Choosing an Agent Framework: AutoGen, AgentScope, CAMEL, LangGraph Compared
This article examines the evolution of intelligent agent frameworks, presenting a comprehensive overview of AutoGen, AgentScope, CAMEL, and LangGraph, analyzing their architectures, strengths, limitations, and suitable use cases, and offering guidance on selecting the most appropriate framework for complex multi‑agent applications.
Introduction
Building reliable multi‑agent applications requires more than one‑off scripts. A dedicated agent framework abstracts repetitive boilerplate—such as the main loop, state handling, tool integration, logging and observability—so developers can focus on domain‑specific logic.
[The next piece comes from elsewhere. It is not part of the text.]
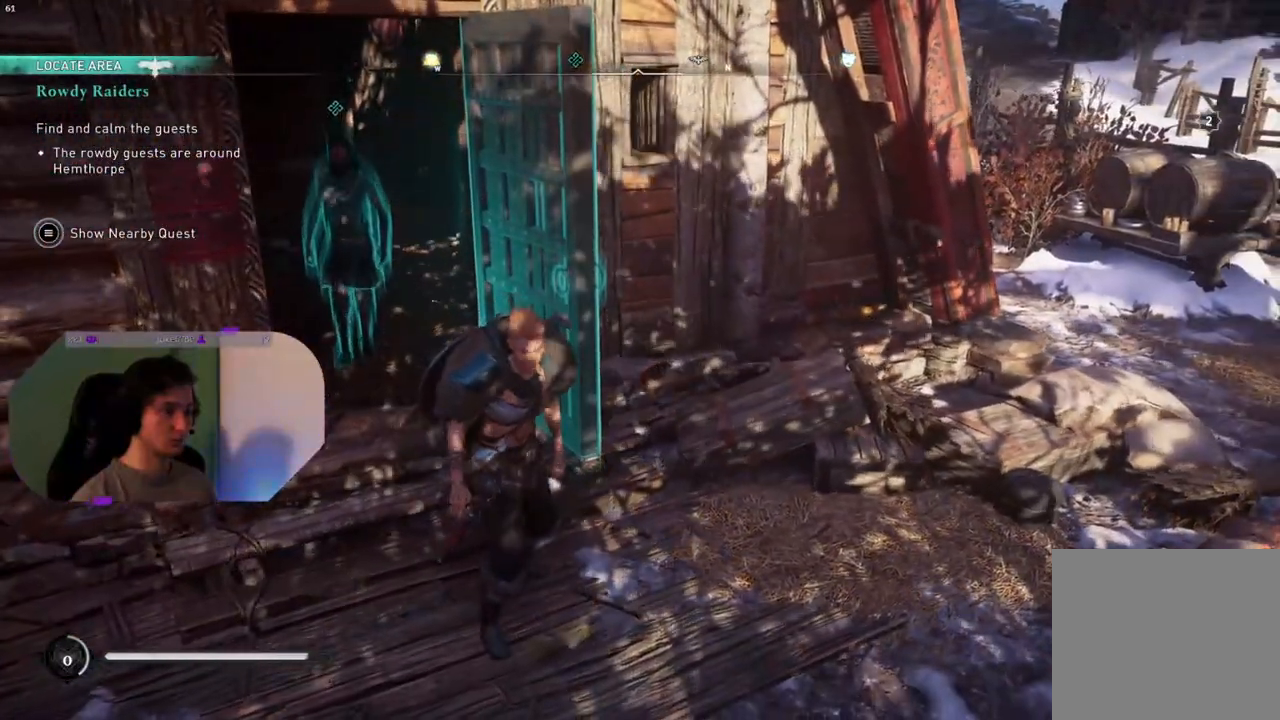
{"buttons": [], "left_stick": "down", "right_stick": "center", "events": []}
Why use an agent framework?
Code reuse and development efficiency : a base Agent class encapsulates the core loop and standard interfaces.
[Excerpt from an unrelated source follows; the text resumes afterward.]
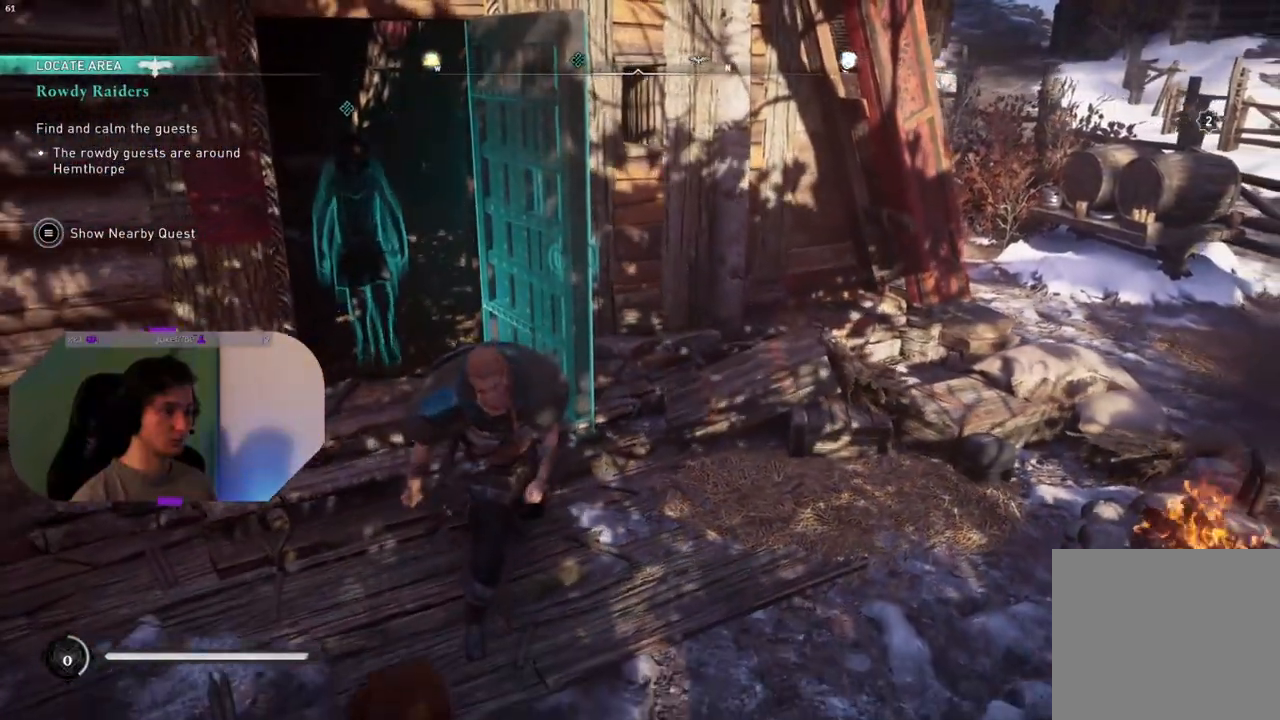
{"buttons": [], "left_stick": "down", "right_stick": "center", "events": []}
Modular and extensible design : model, tool and memory layers are separated, allowing independent upgrades.
Standardized state management : short‑term and long‑term memory, context windows and multi‑turn dialogue are handled uniformly.
Observability and debugging : built‑in callbacks (e.g., on_llm_start, on_tool_end) automatically emit execution traces.
Representative frameworks
AutoGen – conversation‑driven collaboration using a group‑chat abstraction.
AgentScope – engineering‑focused, message‑driven architecture with built‑in distributed support.
CAMEL – lightweight role‑playing with inception prompting for two‑agent cooperation.
LangGraph – explicit state‑machine graph where nodes are Python functions and edges define control flow, including cycles.
AutoGen
AutoGen treats a multi‑agent system as a group chat where each participant is a specialized Agent (e.g., Coder, ProductManager, Tester). The GroupChatManager routes messages according to a policy (RoundRobin, custom). Version 0.7.4 splits the codebase into autogen‑core (model interaction, message handling) and autogen‑agentchat (high‑level APIs). The framework is fully asynchronous, using async/await to avoid blocking while waiting for LLM responses.
from autogen_ext.models.openai import OpenAIChatCompletionClient
model_client = OpenAIChatCompletionClient(
model="deepseek-chat",
api_key=os.getenv("DEEPSEEK_API_KEY"),
base_url="https://api.deepseek.com/v1",
model_info={
"function_calling": True,
"max_tokens": 4096,
"context_length": 32768,
"vision": False,
"json_output": True,
"family": "deepseek",
"structured_output": True,
},
)Strengths : high flexibility, easy extension to new roles, asynchronous execution.
Limitations : dialogue loops can become nondeterministic, debugging long conversation histories is difficult.
AgentScope
AgentScope is a message‑driven platform designed for production‑grade multi‑agent workloads. Its architecture is layered:
Foundational components : Message, Memory, Model API, Tool.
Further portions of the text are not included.